> _TASK ITEM_
Of the lines below, report only those that contain "Page".

> _GIVEN INFORMATION_
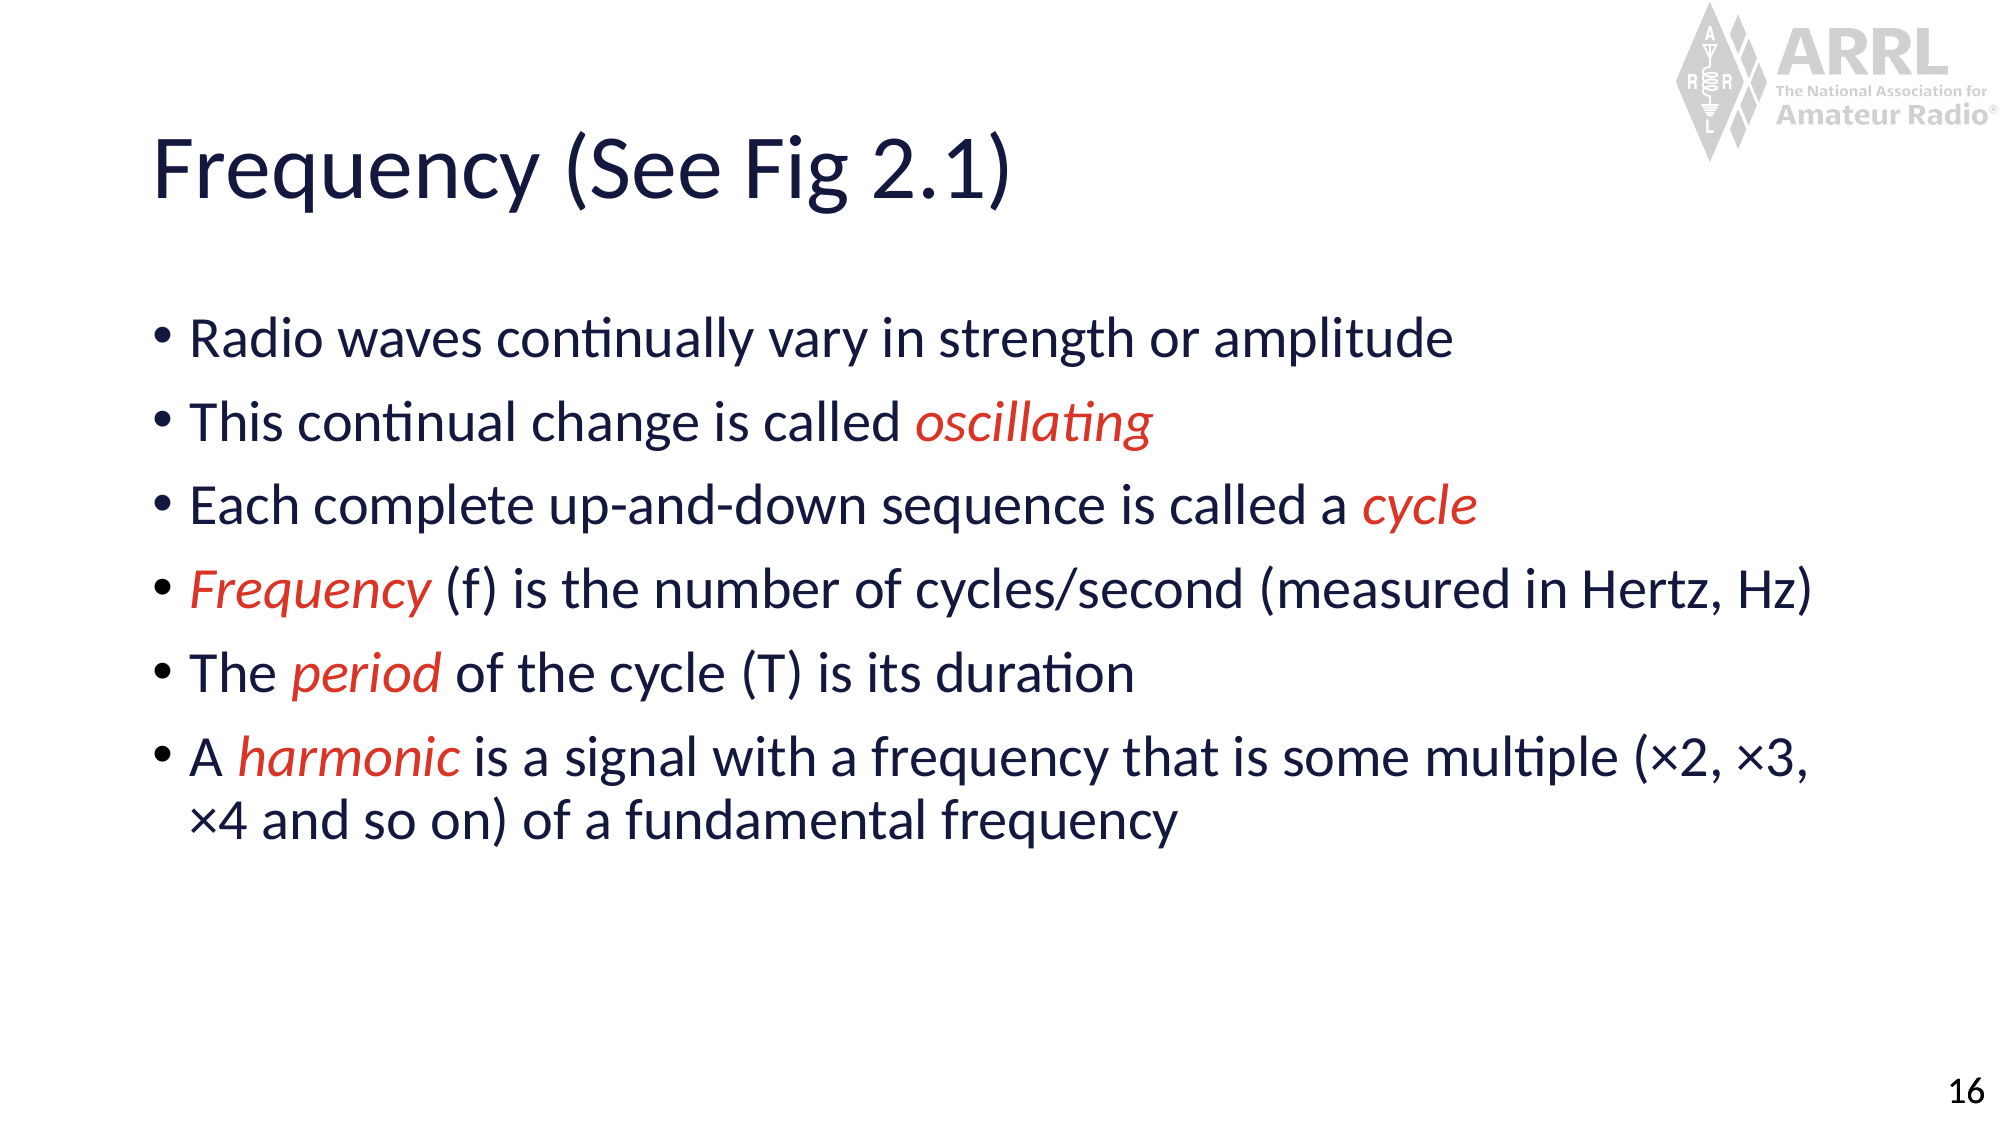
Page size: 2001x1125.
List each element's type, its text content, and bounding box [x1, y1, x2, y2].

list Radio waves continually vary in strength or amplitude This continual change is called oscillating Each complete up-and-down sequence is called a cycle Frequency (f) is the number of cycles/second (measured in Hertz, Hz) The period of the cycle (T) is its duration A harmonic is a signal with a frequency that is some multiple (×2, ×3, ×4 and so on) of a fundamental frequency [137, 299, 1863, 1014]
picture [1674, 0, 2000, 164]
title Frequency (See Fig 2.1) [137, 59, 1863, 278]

...

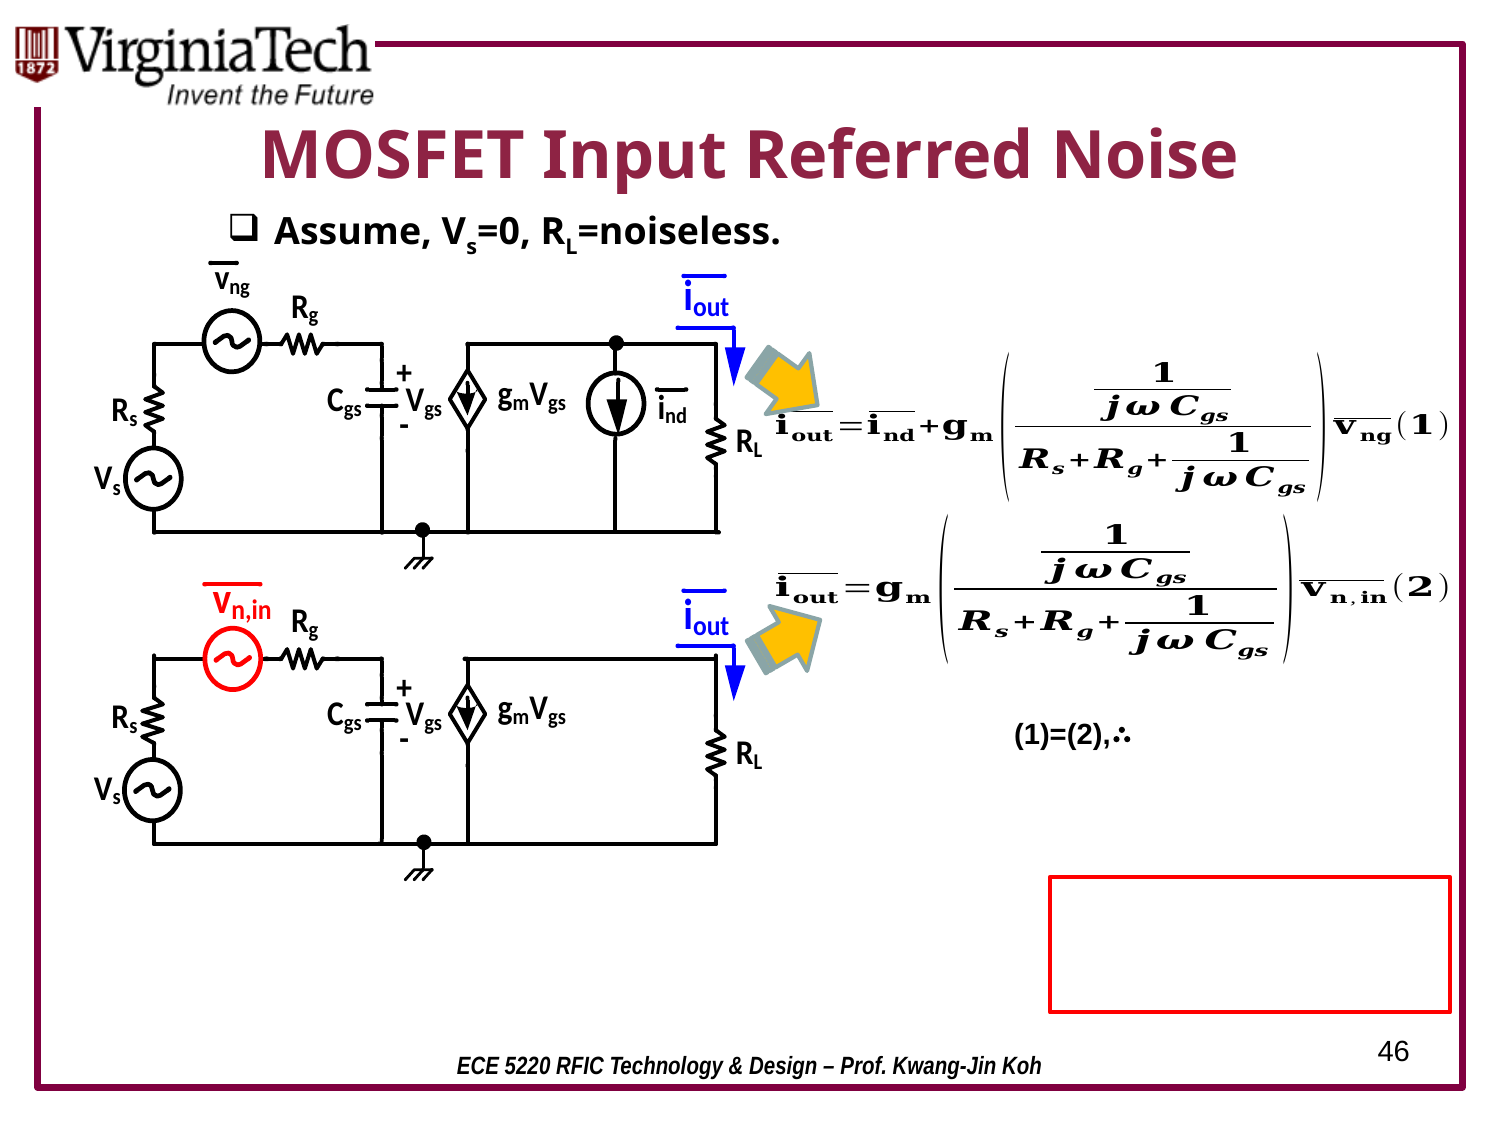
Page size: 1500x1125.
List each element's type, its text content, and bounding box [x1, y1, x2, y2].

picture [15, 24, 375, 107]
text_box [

--

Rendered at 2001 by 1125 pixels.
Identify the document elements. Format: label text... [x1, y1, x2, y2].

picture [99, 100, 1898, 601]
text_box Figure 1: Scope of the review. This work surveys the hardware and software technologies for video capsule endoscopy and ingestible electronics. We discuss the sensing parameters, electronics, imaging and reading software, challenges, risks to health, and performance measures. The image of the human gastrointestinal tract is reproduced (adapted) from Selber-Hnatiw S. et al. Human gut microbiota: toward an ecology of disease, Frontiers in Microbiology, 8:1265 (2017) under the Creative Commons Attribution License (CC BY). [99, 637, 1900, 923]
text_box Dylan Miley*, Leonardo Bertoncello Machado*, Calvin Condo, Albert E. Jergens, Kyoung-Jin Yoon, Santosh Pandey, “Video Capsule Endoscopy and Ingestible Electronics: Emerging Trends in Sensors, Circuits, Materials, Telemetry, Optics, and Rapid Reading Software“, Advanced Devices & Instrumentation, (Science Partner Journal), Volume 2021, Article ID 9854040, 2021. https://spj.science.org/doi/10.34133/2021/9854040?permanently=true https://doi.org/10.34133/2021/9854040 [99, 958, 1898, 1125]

> _TASK RESULT_
Page size: 2001x1125.
Page size: 1500x1125.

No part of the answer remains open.